Я все это к тому, что я не более, чем читатель. Поэтому постараюсь всеми силами воздерживаться от формулировок типа «хороший» — «плохой», придерживаясь шкалы «мне понравилось» — «мне не понравилось». И даже если, опасаясь повторов и тавтологий, я вынужден буду как-то разнообразить вокабуляр, следует помнить, что смысл терминов «интересный», «гротескный», «добрый» и пр. следует искать именно на этой шкале.
Прежде всего мне «ндра» перевод. Все вещи сборника являются высокохудожественными русскоязычными текстами и, следовательно, самостоятельными и полноправными фактами культуры для всех читающих на этом довольно распространенном языке. К сожалению, я никогда не жил в Эстонии и не знаю языка оригиналов, поэтому не могу сказать, утрачено что-то при переводе, и если да, то что. Бывает, перевод, напротив, обогащает текст, хотя бы взамен утраченного, однако и здесь я ничего не могу сказать. Но уже то, что язык одной вещи сборника не спутать с языком никакой другой, говорит само за себя. Превосходно переданы и порывистая, взвихренная скачками эмоций героя стилистика Тээта Калласа, и неторопливая, устало покачивающаяся между философичностью человеческой жизни и ее тягомотностью стилистика Эмэ Бээкман, и всеобъемлющая ирония Энна Ветемаа с ее словесными карикатурами широчайшего спектра, от дружеских шаржей на фольклор до хлесткой пародии на пропагандистские штампы современности, и судорожно вязкий, почти шизоидный поток сознания Рейна Салури, как нельзя лучше соответствующий бессильной раздвоенности его героя…
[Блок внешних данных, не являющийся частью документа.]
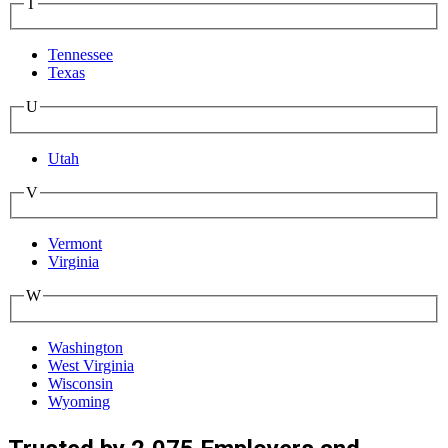
T
Tennessee
Texas
U
Utah
V
Vermont
Virginia
W
Washington
West Virginia
Wisconsin
Wyoming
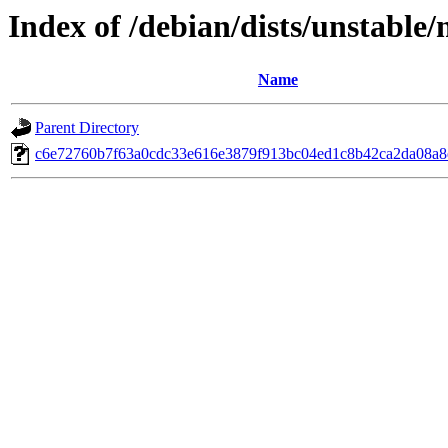
Index of /debian/dists/unstable
Name
Parent Directory
c6e72760b7f63a0cdc33e616e3879f913bc04ed1c8b42ca2da08a8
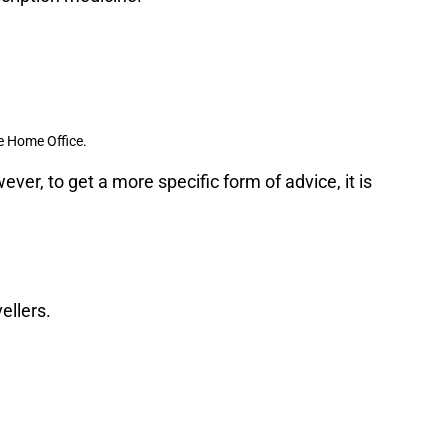
e Home Office.
ver, to get a more specific form of advice, it is
ellers.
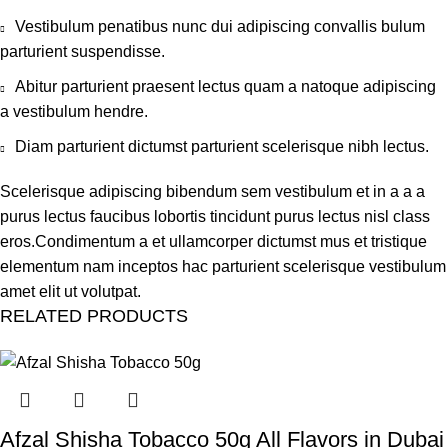
Vestibulum penatibus nunc dui adipiscing convallis bulum
parturient suspendisse.
Abitur parturient praesent lectus quam a natoque adipiscing
a vestibulum hendre.
Diam parturient dictumst parturient scelerisque nibh lectus.
Scelerisque adipiscing bibendum sem vestibulum et in a a a
purus lectus faucibus lobortis tincidunt purus lectus nisl class
eros.Condimentum a et ullamcorper dictumst mus et tristique
elementum nam inceptos hac parturient scelerisque vestibulum
amet elit ut volutpat.
RELATED PRODUCTS
Afzal Shisha Tobacco 50g All Flavors in Dubai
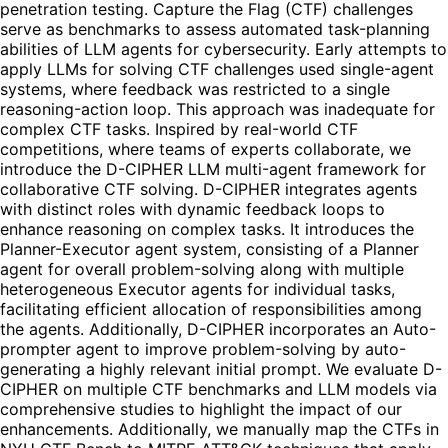
penetration testing. Capture the Flag (CTF) challenges
serve as benchmarks to assess automated task-planning
abilities of LLM agents for cybersecurity. Early attempts to
apply LLMs for solving CTF challenges used single-agent
systems, where feedback was restricted to a single
reasoning-action loop. This approach was inadequate for
complex CTF tasks. Inspired by real-world CTF
competitions, where teams of experts collaborate, we
introduce the D-CIPHER LLM multi-agent framework for
collaborative CTF solving. D-CIPHER integrates agents
with distinct roles with dynamic feedback loops to
enhance reasoning on complex tasks. It introduces the
Planner-Executor agent system, consisting of a Planner
agent for overall problem-solving along with multiple
heterogeneous Executor agents for individual tasks,
facilitating efficient allocation of responsibilities among
the agents. Additionally, D-CIPHER incorporates an Auto-
prompter agent to improve problem-solving by auto-
generating a highly relevant initial prompt. We evaluate D-
CIPHER on multiple CTF benchmarks and LLM models via
comprehensive studies to highlight the impact of our
enhancements. Additionally, we manually map the CTFs in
Мне «ндра», что все вещи сборника являются действительно художественной литературой, а уж затем, скажем, фантастикой. В сущности, это неудивительно — многие авторы, представленные в «Абсолютной гарантии», с успехом делали эстонскую литературу еще когда я пешком под стол ходил — но все равно приятно. Вдвойне приятно, что это не просто хорошая литература, а в высокой степени интеллигентная литература. Здесь не встретишь идиом типа «хрен моржовый» или «ну, ты, с-сука!», без которых в последнее время почему-то считается невозможным — по крайней мере, в речевых характеристиках — художественно отображать вдохновенный труд и неисчерпаемый внутренний мир наших современников в их взаимодействии друг с другом и с расцветающий день ото дня многонациональной Родиной. Что говорить, мелодика, скажем, Вивальди или Генделя весьма слабо резонирует с напряженным биением пульса полуразвалившегося танкосборочного конвейера. Но верно и обратное: под Вивальди как-то неловко мочиться в подъезде дома любимой девушки, а под, например, «Козлы!» или «Атас!», как утверждают знатоки — не фиг делать. Впрочем, есть особо продвинутые личности, предпочитающие, как герой «Заводного апельсина», учинять непотребства именно когда звучит «старый Людвиг ван» — но статистически подобные самородки сильно уступают пока простым ребятам, избирающим для тех же целей Вилли Токарева.